Day 34 was spend entirely playing in the Parco Nazionale dei Monti Sibillini, a magnificent 700 square kilometer national park in the heart of Abruzzo and Umbria.

Day 23 Castelluccio 185k

Essentially it was a case of going up and up from where we were staying at Santo Stefano di Sessanio onto a vast high plain which is completely snow covered in winter but in summer is the home of small pockets of grazing sheep and cows from the lower lands and also a vast horde of tourists, also from the lowlands – and some from Australia even 🙂

The vistas were magnificent.


We stopped to brew a coffee and were joined by a lovely young couple on the final week of their month long honeymoon. They’d spent the first 3 weeks in Australia and were spending the last week travelling through Italy’s southern national parks on their Triumph Tiger 1050.

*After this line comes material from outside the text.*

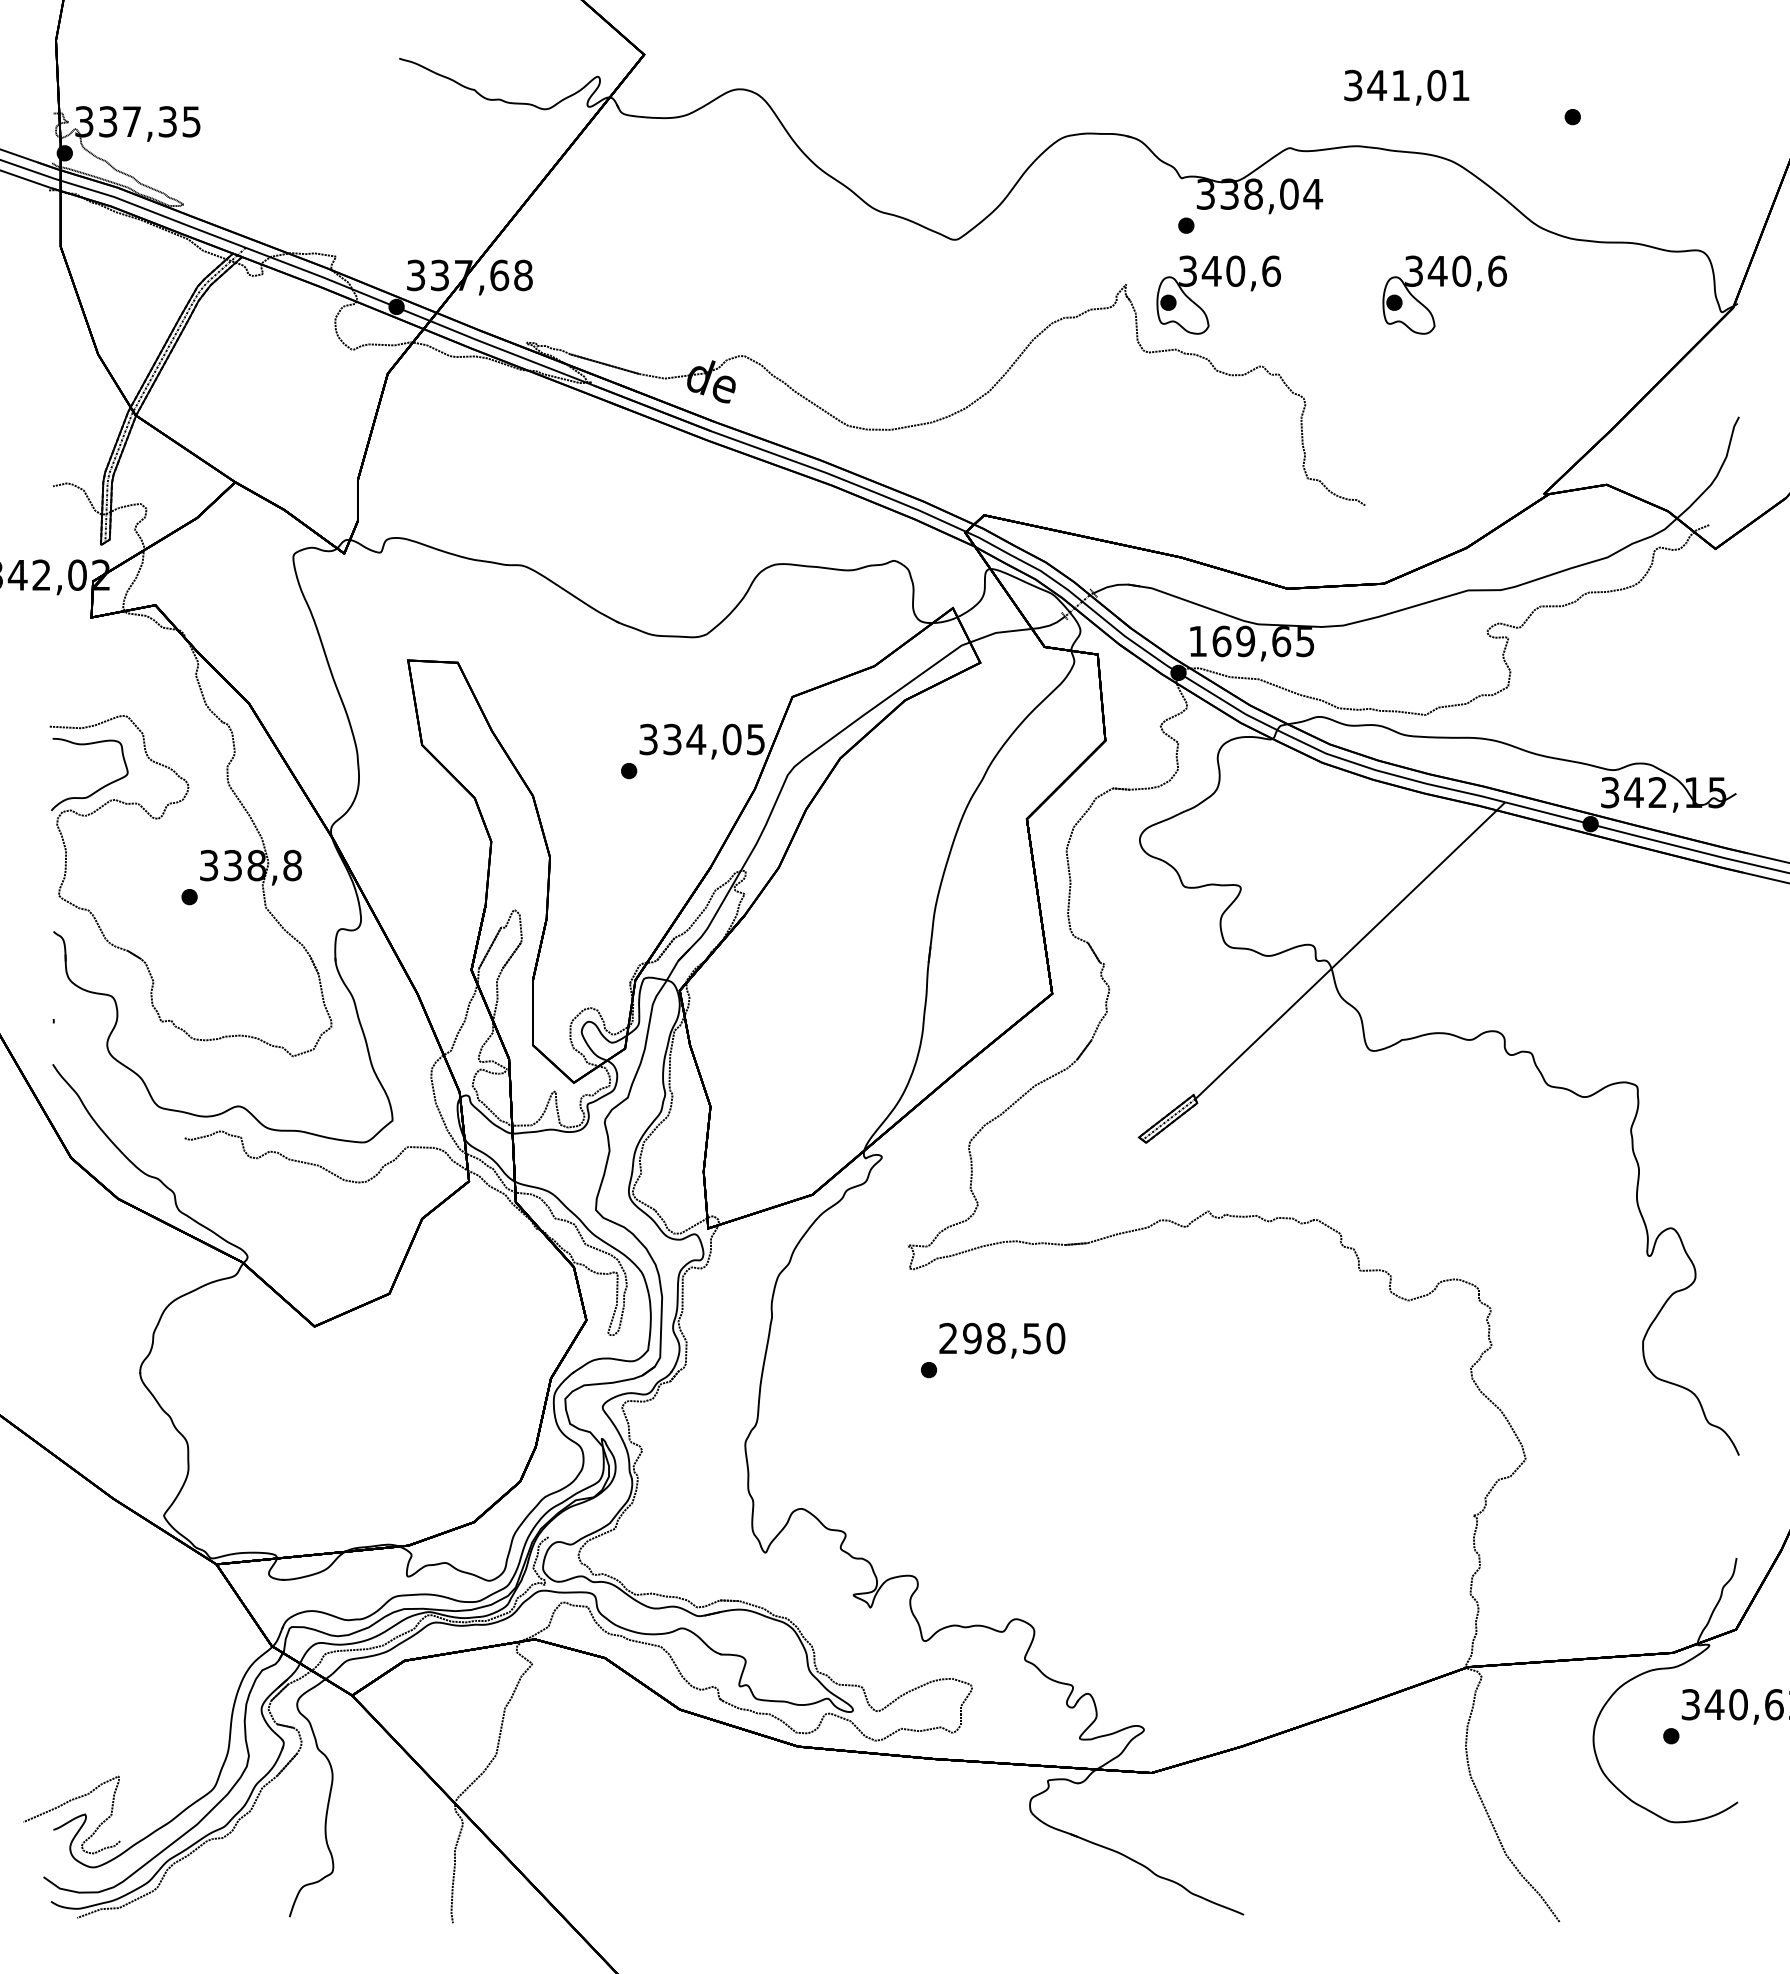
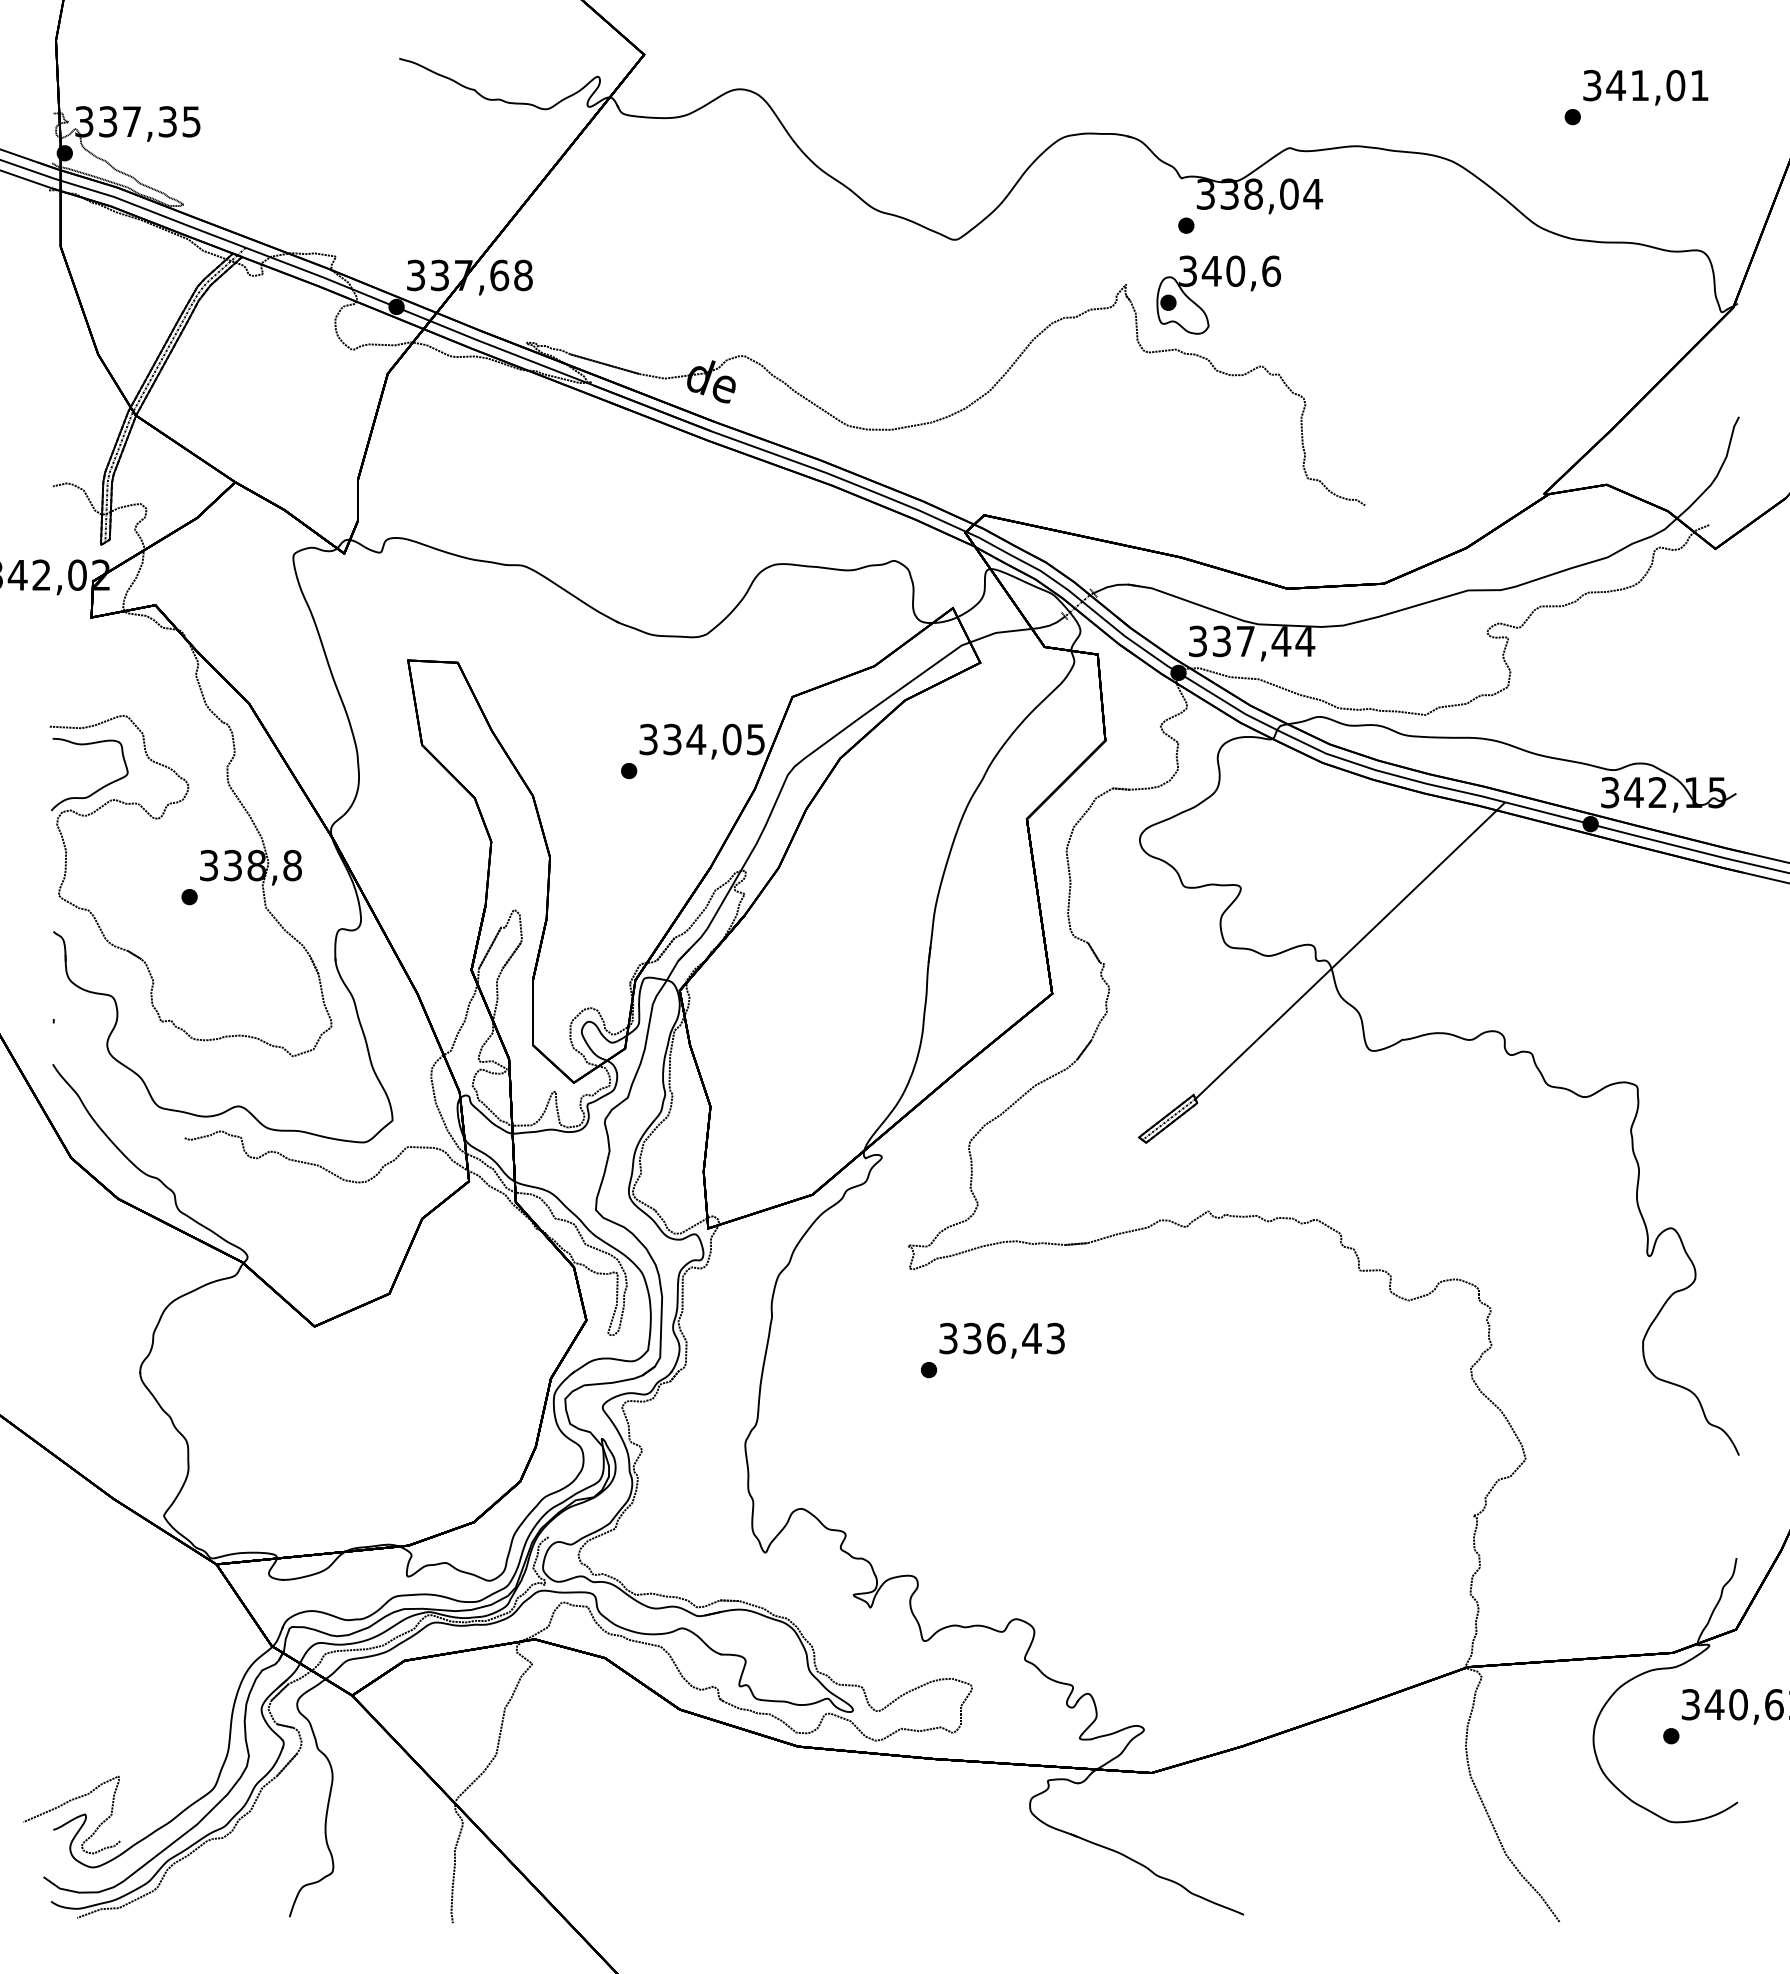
text at (1406, 87) position: (1406, 87) -> (1645, 87)
part at (1443, 286): present -> none
text at (1252, 641): 169,65 -> 337,44
text at (1002, 1338): 298,50 -> 336,43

You’ll notice a white dog sitting under the rear wheel of our bike. It was just there, no collar, no apparent owner, and certainly no concern. As we left this particular spot we came across a mob of sheep which were being loosely guarded by a couple of the same breed of dog and further up the road we came across a couple of others in the same mode and yet another one further on just wandering across the plain. They’re Maremma Sheepdogs, a breed of livestock guardian dog indigenous to central Italy.

We moved on to Corno Piccolo / Campo Imperatore which is the highest road point in the area with walking tracks up to the high ranges behind. There’s a motorway tunnel running directly under this place – tunnels as a road access solution certainly don’t seem to be a problem to the Italians, they’re everywhere. They need to be because there are mountains everywhere as well.

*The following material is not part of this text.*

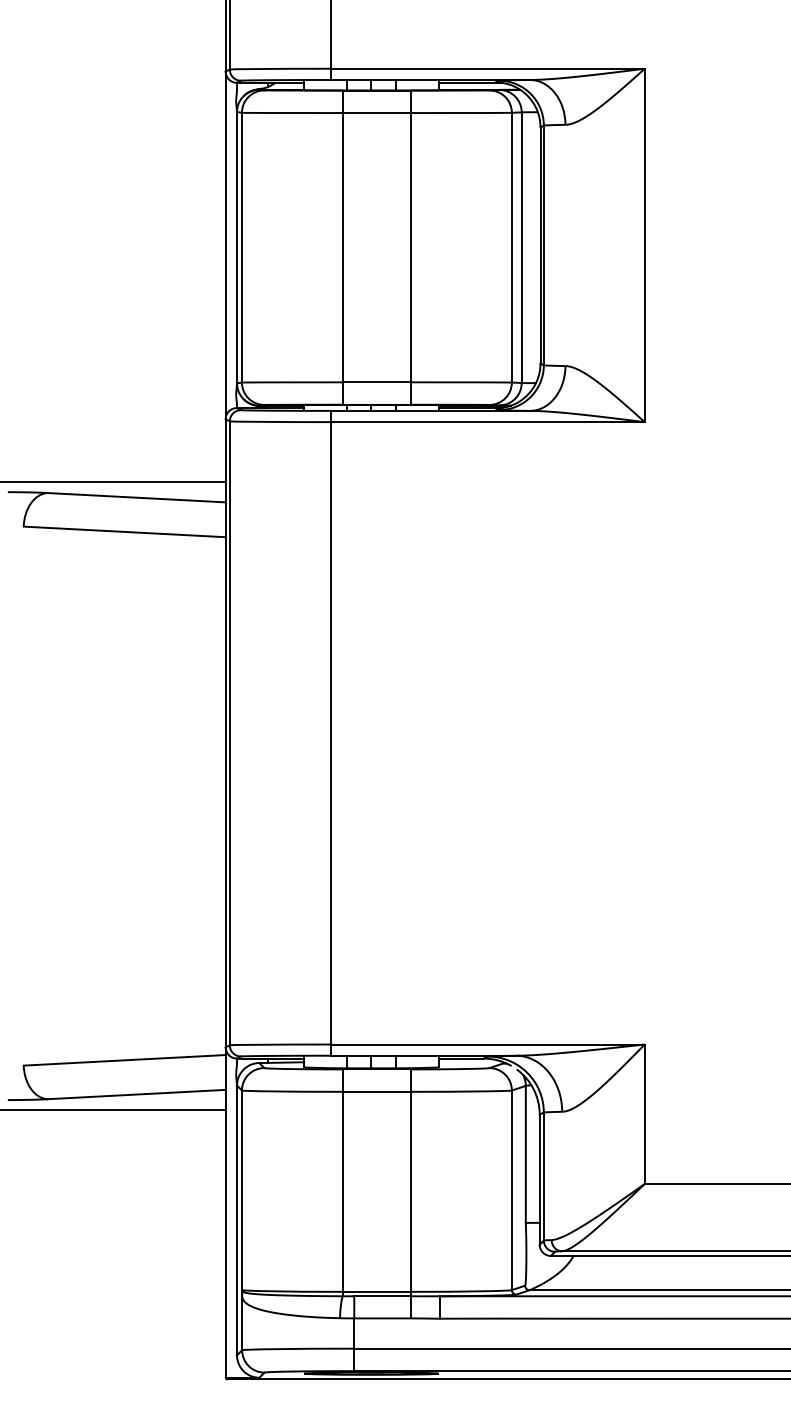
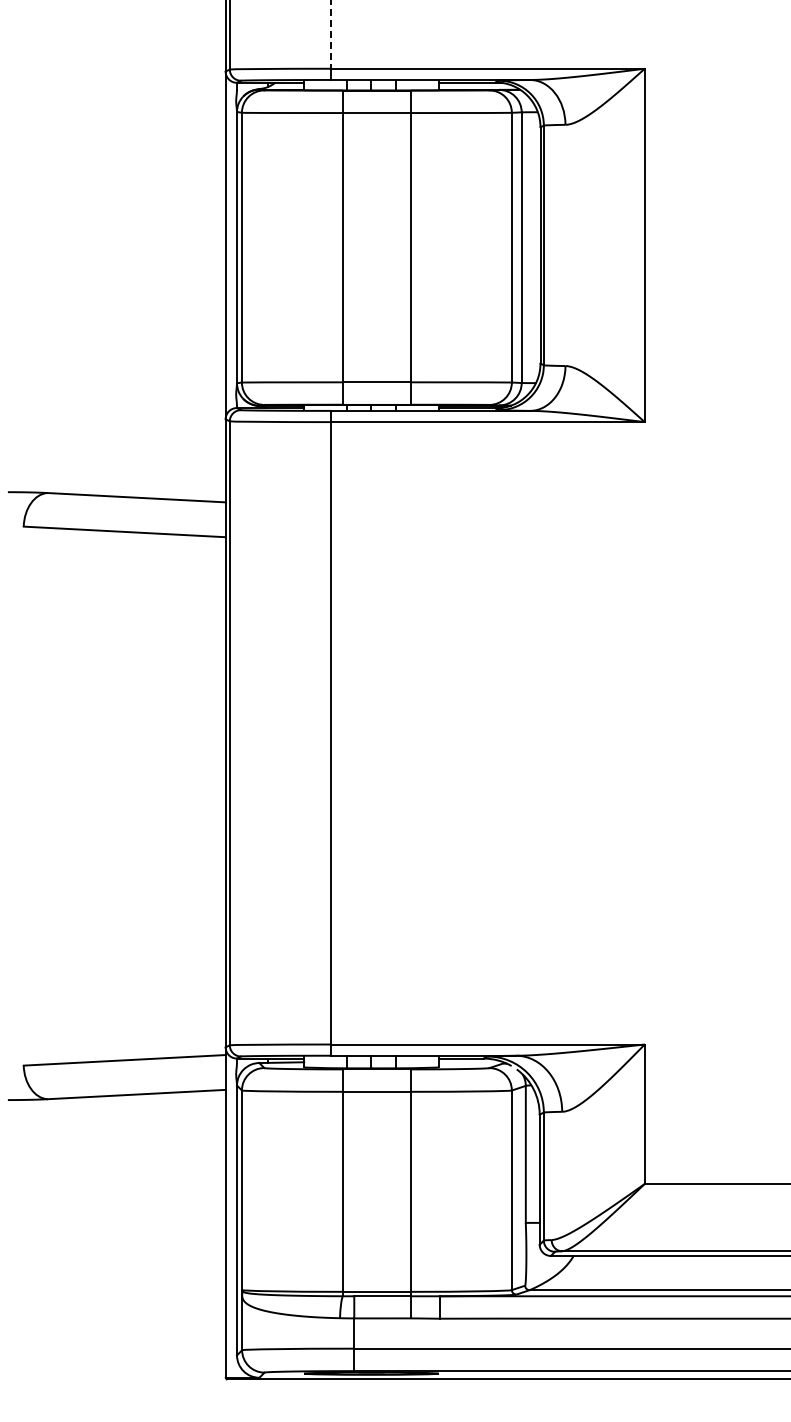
line at (330, 34): solid -> dashed
line at (113, 482): present -> none
line at (113, 1110): present -> none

So then it was down down down. No twisties here boys, just endless switchbacks where I’m virtually looking over my shoulder going into them, and Norma’s hanging on for dear life and doing a magnificent job of spotting any vehicles coming the other way. Awesome lady.

Then it was up and up to the lovely Castelluccio basin. Interesting read here:

At 1450m and with 150 inhabitants (and triple the tourists) the fields on the slopes below the village are cultivated and in springtime are famous for their colour – in summer they look like any other fields. The pic with all the colour is from Google Images.

Day 35 was a layday so we spent it wandering around town, which took about 20 minutes, and lazing around, which took all day.

Tomorrow it’s on to San Marino.


3 thoughts on “Days 34 & 35 – Castelluccio”

  1. Must have been warm the dog found some shade not to many tree,s by the look of it. A wonderfull trip you look to have had. Lucky you must have taken some planning.


    1. Actually if I recall it wasn’t too hot being up fairly high.
      Yeah, it took a fair amount of planning. I had a hand from a book by Toby Ballentine called Motorcycle Journeys Through Western Europe which is basically 15 loops, I used a number of those but just one side of each loop if you get what I mean. Except through middle Italy and Croatia.